ESCOMP / CESM

The Community Earth System Model
http://www.cesm.ucar.edu/
Other
348 stars 198 forks source link

Advice wanted: DATM variables needed to force all other components #71

Closed kdraeder closed 6 years ago

kdraeder commented 6 years ago

As part of an NSC proposal to generate CAM6 ensemble re-analysis forcing for all of the other CESM2 components, I need to figure out which variables should be written by the CAM assimilation into cpl history files. This will be a 10-20 year series, saving every 3 hours, so I should pare the list to the minimum, but complete, set. I need to run some tests before writing the proposal, which is due in mid-September, so I need to figure this out soon, in order to calculate the data volume.

My understanding of the DATM mode in CESM2 is that each component might want a distinct set of variables, parcelled out into 1 or more streams. The variables in the streams might be derived from variables in the cpl history files. We won't calculate those, but want to provide the input variables.

----------

* **EXERCISE INSTRUCTIONS**:
A) Answer these questions about the CESM issue, one answer per line, using the same markers:
(i) How often will the output be saved?
(ii) When is the proposal due?
(iii) How long a series is planned?
B) Summarize the CESM issue in two sentences.
C) Reproduce the part of the CESM issue starting with "Closed kdraeder closed" and going on through "the input variables.".
The data that comes next has no connection to the CESM issue.

* **RECORDS SUPPLIED**:

----------

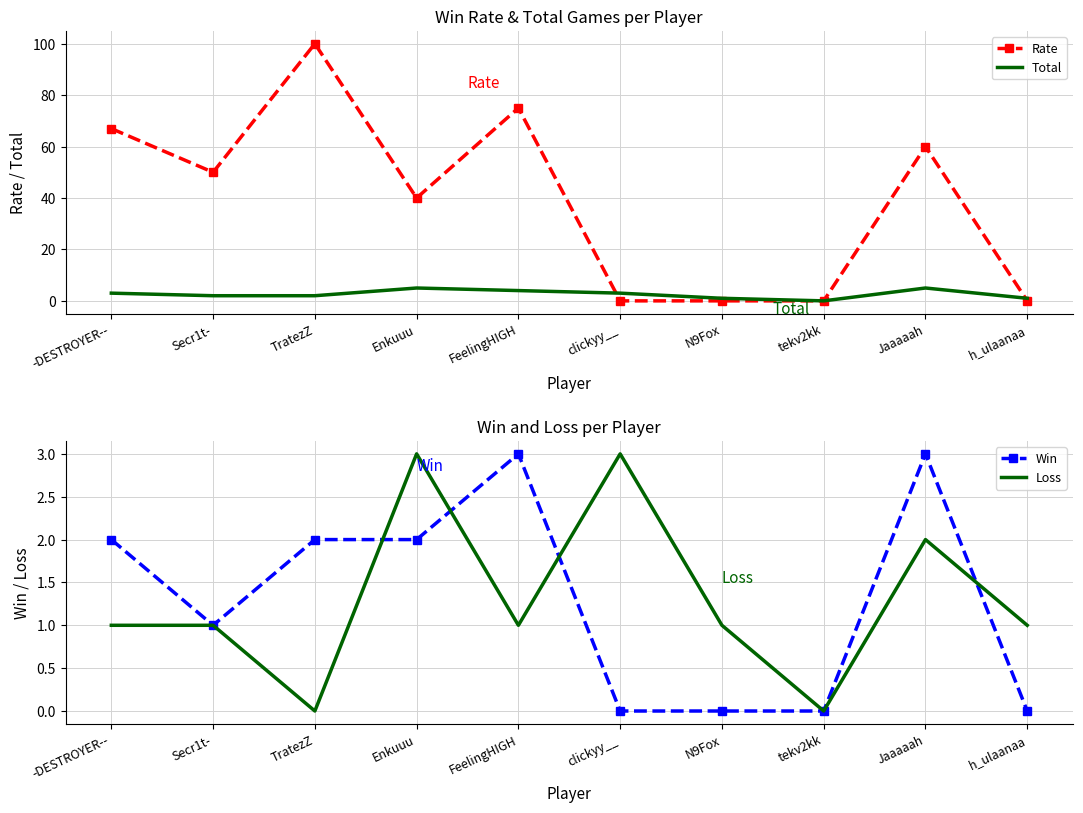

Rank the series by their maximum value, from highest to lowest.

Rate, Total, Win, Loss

----------

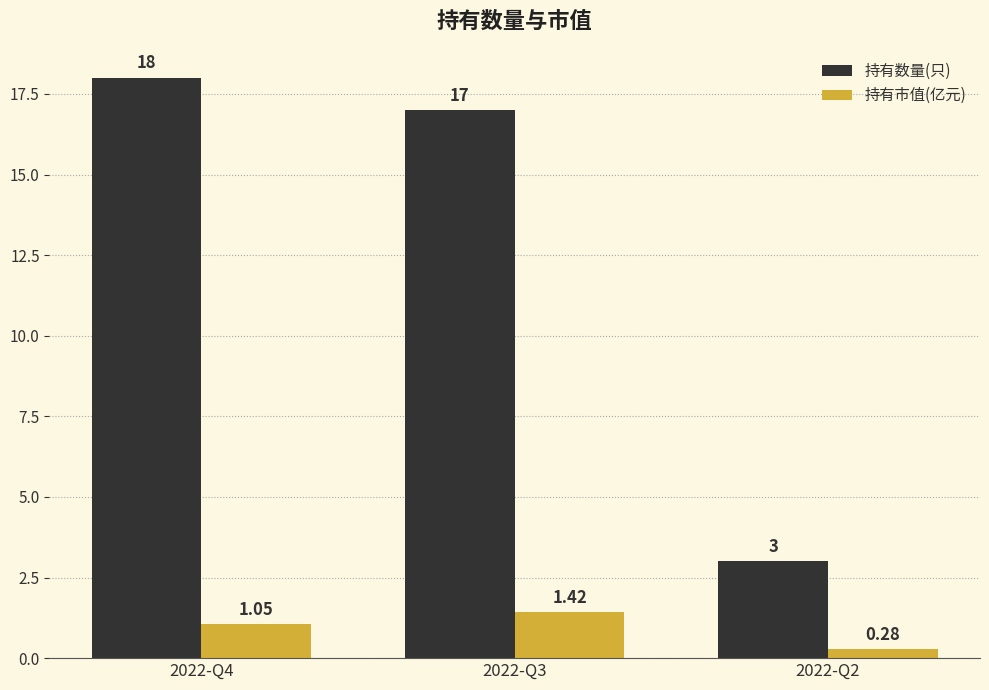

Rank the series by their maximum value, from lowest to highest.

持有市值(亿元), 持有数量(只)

----------

* **SOLUTIONS PER TASK**:
A)
(i) Every 3 hours.
(ii) Mid-September.
(iii) 10-20 years.

B) For an NSC proposal to generate CAM6 ensemble re-analysis forcing for all other CESM2 components, kdraeder needs to determine the minimal but complete set of variables that the CAM assimilation should write into cpl history files for a 10-20 year series saved every 3 hours. In DATM mode each component may want a distinct set of variables split into one or more streams, possibly derived from cpl history variables, and the plan is to provide the input variables rather than compute the derived ones.

C)
Closed kdraeder closed 6 years ago

kdraeder commented 6 years ago

As part of an NSC proposal to generate CAM6 ensemble re-analysis forcing for all of the other CESM2 components, I need to figure out which variables should be written by the CAM assimilation into cpl history files. This will be a 10-20 year series, saving every 3 hours, so I should pare the list to the minimum, but complete, set. I need to run some tests before writing the proposal, which is due in mid-September, so I need to figure this out soon, in order to calculate the data volume.

My understanding of the DATM mode in CESM2 is that each component might want a distinct set of variables, parcelled out into 1 or more streams. The variables in the streams might be derived from variables in the cpl history files. We won't calculate those, but want to provide the input variables.